** Given information **
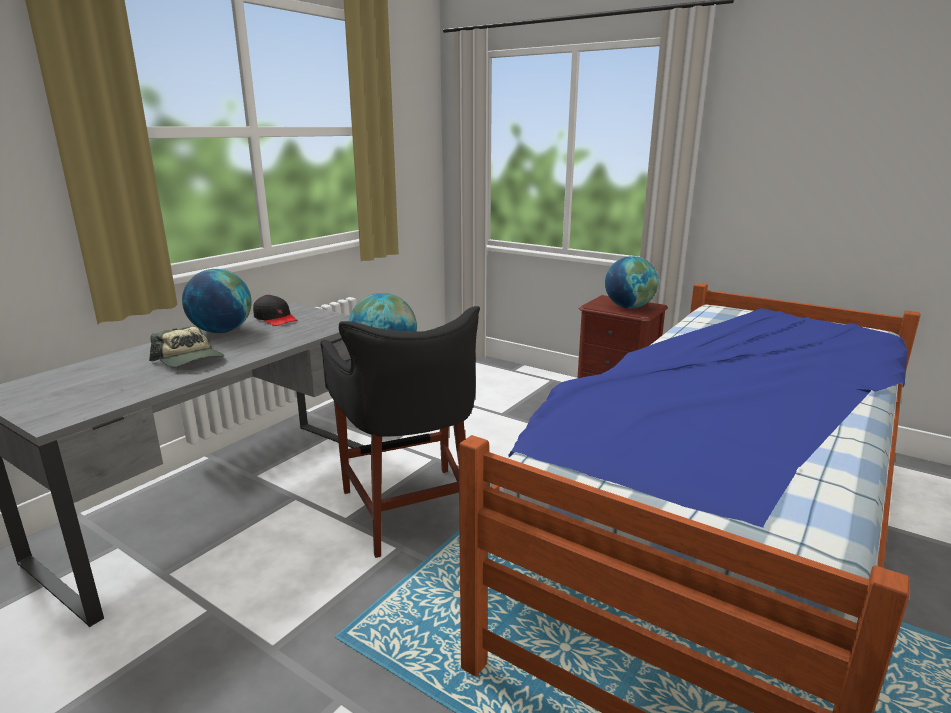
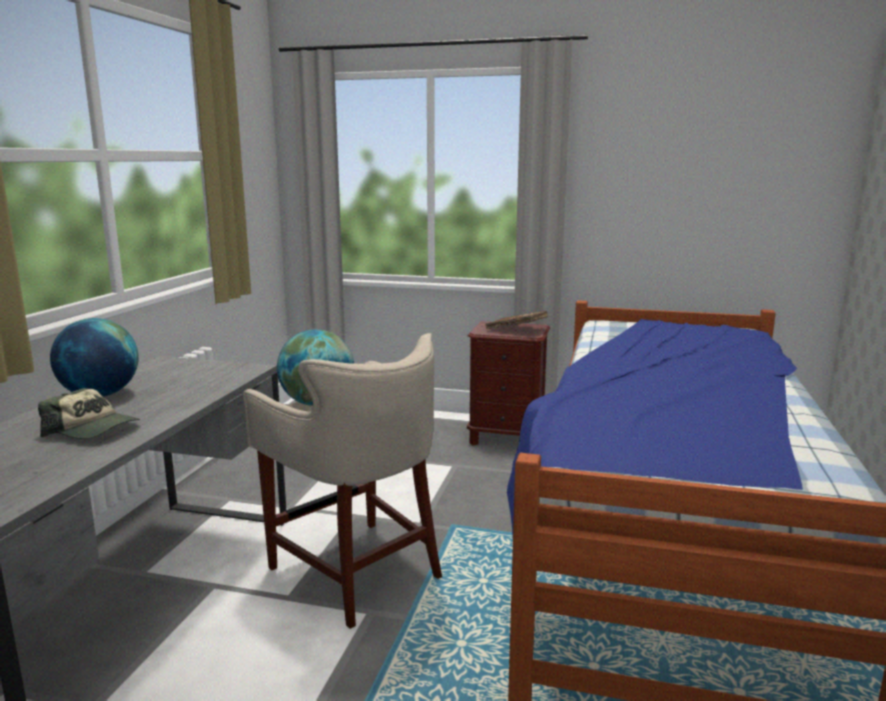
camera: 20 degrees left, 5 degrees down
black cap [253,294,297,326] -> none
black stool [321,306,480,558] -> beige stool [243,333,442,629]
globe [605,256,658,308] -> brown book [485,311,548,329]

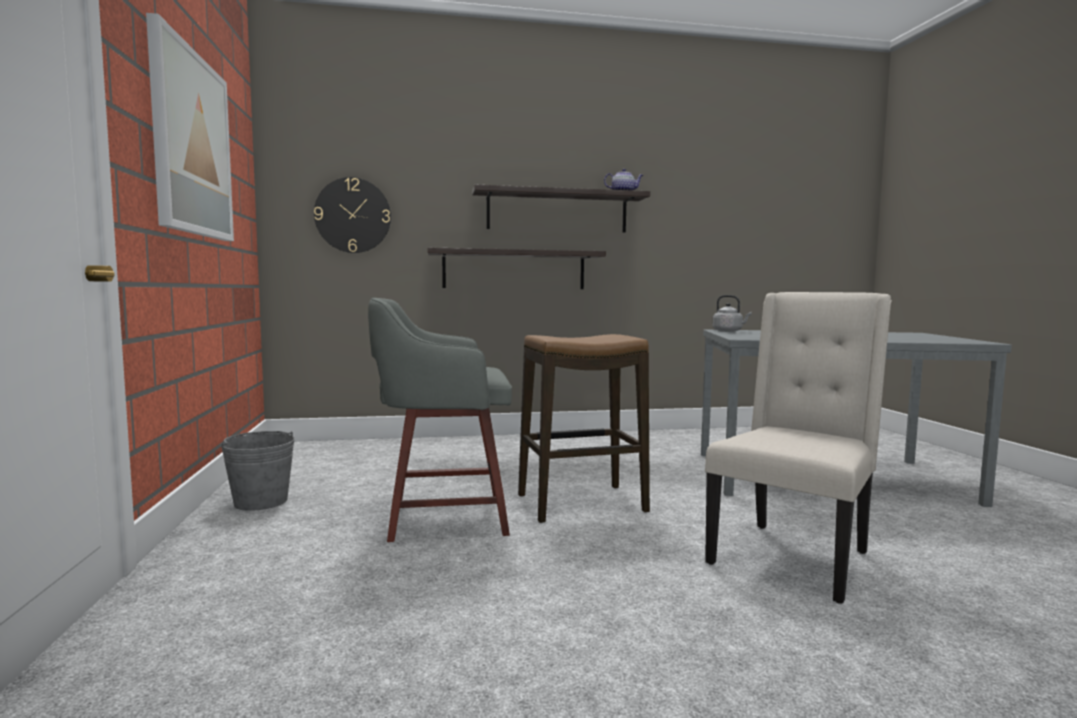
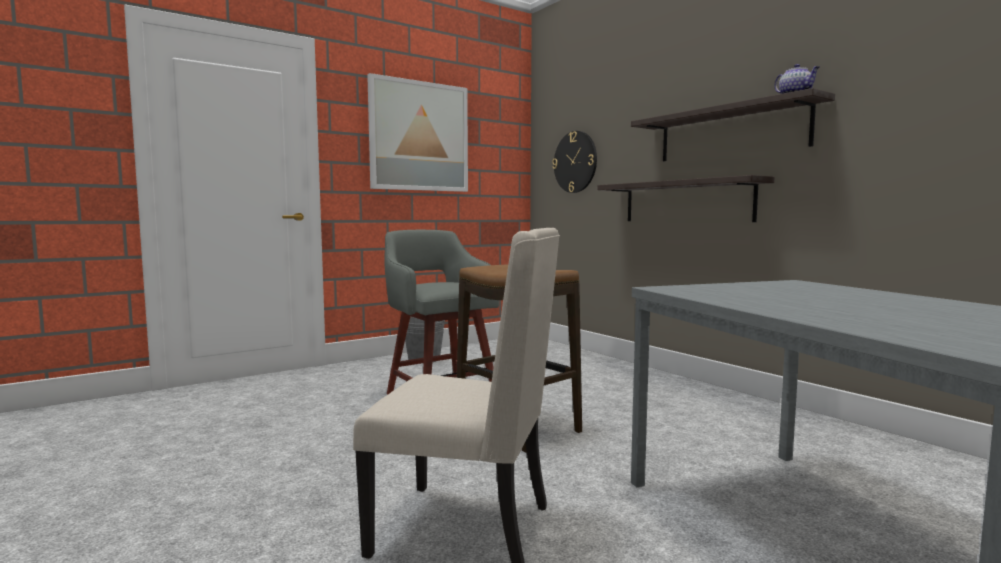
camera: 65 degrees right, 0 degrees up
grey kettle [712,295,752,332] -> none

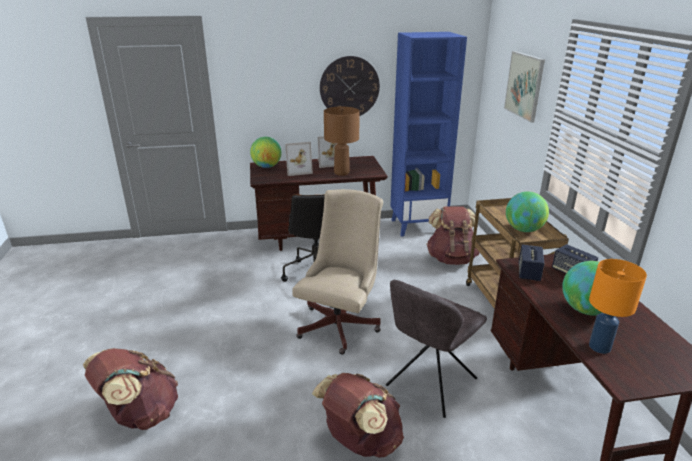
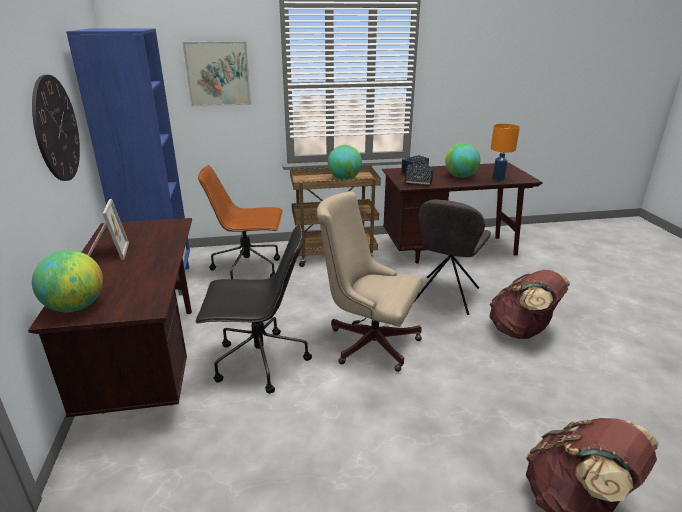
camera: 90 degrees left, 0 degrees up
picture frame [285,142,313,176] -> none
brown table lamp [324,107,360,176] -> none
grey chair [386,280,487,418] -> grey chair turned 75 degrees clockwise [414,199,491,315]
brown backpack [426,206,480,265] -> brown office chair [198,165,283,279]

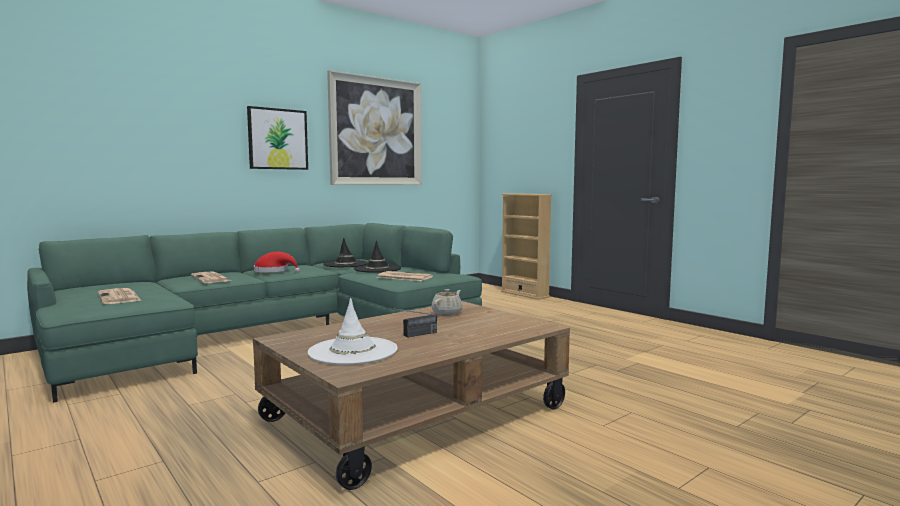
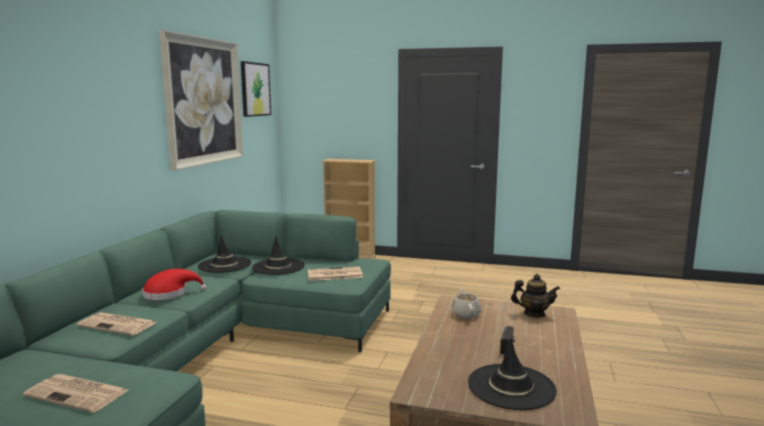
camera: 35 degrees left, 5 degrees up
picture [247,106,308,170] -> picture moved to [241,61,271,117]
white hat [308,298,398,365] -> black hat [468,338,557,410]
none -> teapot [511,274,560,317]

** What is required **
Work out how many lines of the material contain "grey". Reply with that number only.

** Result **
2